The results are shown in Table 2 (Examples and Comparative Examples).

[Table 1 Example] Example (wt%) 1 2 3 4 5 6 7 8 SiO ₂ 61.0 62.0 61.4 63.3 63.0 61.2 61.5 61.3 Al ₂ O ₃ 12.5 13.0 10.1 10.3 10.5 11.2 9.5 9.7 B ₂ O ₃ 0 0 0 0 0 0 0 1.3 Subtotal 73.5 75 71.5 73.6 73.5 72.4 71.0 72.3 Li ₂ O 0 0 0 0 0 0 0 0 Na ₂ O 8.2 8.0 7.2 8.8 7.2 8.1 8.0 7.6 K ₂ O 4.6 4.0 3.8 2.7 4.3 4.4 4.5 4.5 Subtotal 12.8 12 11 11.5 11.5 12.5 12.5 12.3 MgO 2.5 2.0 1.5 0 1 2.2 2.0 2.2 CaO 6.8 7.0 7.0 8.0 6.6 7.6 7.5 8.0 SrO 0 0 0 0 0 0 0 0 BaO 2.0 2.0 6.0 5.4 6.0 4.3 4.5 3.0 Subtotal 11.3 11 14.5 13.4 13.6 14.1 14.0 13.2 ZrO ₂ 2.4 2 3.0 1.5 1.4 1.0 2.5 2.2 Thermal expansion coefficient 84 81 80 80 81 84 83 81 Strain point 592 602 591 596 601 595 598 591 Transition point 627 632 635 627 632 628 623 625 625 Molding temperature 1172 1196 1196 1159 1161 1148 1135 1137 Specific gravity 2.57 2.55 2.58 2.58 2.57 2.57 2.59 2.59

[0032] Table 2 - Examples and Comparative Examples] implementation example comparisons Example (wt%) 9 10 11 12 1 2 3 4 SiO 2 62.8 62.2 63.5 62.1 65.0 61.5 54.0 57.7 Al 2 O 3 9.7 9.6 10.5 9.6 12.0 16.8 9.0 6.5 B ₂ O ₃ 0 0 0 0 0 0 0 0 Subtotal 72.5 71.8 74.0 71.7 77 78.3 63 64.2 Li ₂ O 1.0 0.6 0 0 0 0 0 0 Na ₂ O 8.2 8.2 8.7 8.1 7.0 12.4 4.0 4.5 K ₂ O 1.6 3.0 4.8 4.5 2.0 3.5 9.0 6.6 Subtotal 10.8 11.8 13.5 12.6 9.0 15.9 13 11.1 MgO 2.0 2.0 1.7 2.0 4.0 3.4 3.0 1.8 CaO 7.7 7.5 6.1 7.6 8.0 0.4 7.7 5.1 SrO 0 0 2.0 1.6 0 0 0 7.0 BaO 4.5 4.5 1.5 2.1 0 2.0 9.6 7.8 Subtotal 14.2 14.0 11.3 13.3 12 5.8 20.3 21.7 ZrO ₂ 2.5 2.4 1.2 2.5 2.0 0 3.7 3.0 Thermal expansion coefficient 80 81 84 83 72 88 85 81 Strain point 600 593 588 585 631 576 603 581 Transition point 632 628 621 626 670 616 637 627 627 Molding temperature 1155 1150 1160 1140 1225 1260 1129 1135 Specific gravity 2.58 2.58 2.57 2.58 2.52 2.46 2.74 2.77

In Tables 1 and 2, Examples No. 1 to No. 12 are glasses according to the present invention, which have good melting and fining properties in the manufacturing process, and have a strain point of 580 ° C. or higher and have heat resistance. Good. The coefficient of thermal expansion is 80 × 10 ⁻⁷ / ° C. or more, which is close to the coefficient of thermal expansion with electrodes and thick films.

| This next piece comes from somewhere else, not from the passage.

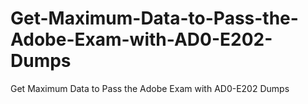 # Get-Maximum-Data-to-Pass-the-Adobe-Exam-with-AD0-E202-Dumps
Get Maximum Data to Pass the Adobe Exam with AD0-E202 Dumps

Further, by setting the glass specific gravity to 2.6 or less, it is possible to reduce the weight of a display device such as a PDP, which is increasing in size, and to enhance the ease of handling.
Further, although not displayed, the volume resistivity is 10 ⁹ Ω · cm or more, which is excellent in electrical insulation, and is suitable as a substrate glass for a display device, particularly, a substrate glass for a PDP.

[0034]

The glass of the present invention has a coefficient of thermal expansion of glass,
In terms of strain point, glass specific gravity, etc., it is suitable as a substrate glass for a display device, particularly a substrate glass for a PDP, and has a good melting property of glass, and is suitable for melting property by a direct current method and moldability by a float method, A homogeneous glass can be produced continuously at a low cost, which is advantageous for mass production.

Claims (2)

[Claims] (1) SiO ₂ 61-65, Al ₂ O ₃ 9-14, B ₂
O ₃ 0-5, SiO ₂ + Al ₂ O ₃ + B ₂ O ₃ 70-76, MgO 0-5, C
aO 4-10, SrO 0-5, BaO 1-8, MgO + CaO + Sr0
+ BaO 10-16, Li ₂ O 0-3, Na ₂ O 6-10, K ₂ O 1
_{5, Li 2 O + Na 2} O + K 2 O9~14, and contain a range of ZrO ₂ 1.0 to 3.5, the display device substrate glass, wherein the glass specific gravity of 2.6 or less. 2. The glass has a strain point of 580 ° C. or higher and a room temperature of 300 ° C. or more.
2. The substrate glass for a display device according to claim 1, wherein the coefficient of thermal expansion at 80 ° C. is 80 × 10 ⁻⁷ / ° C. or more.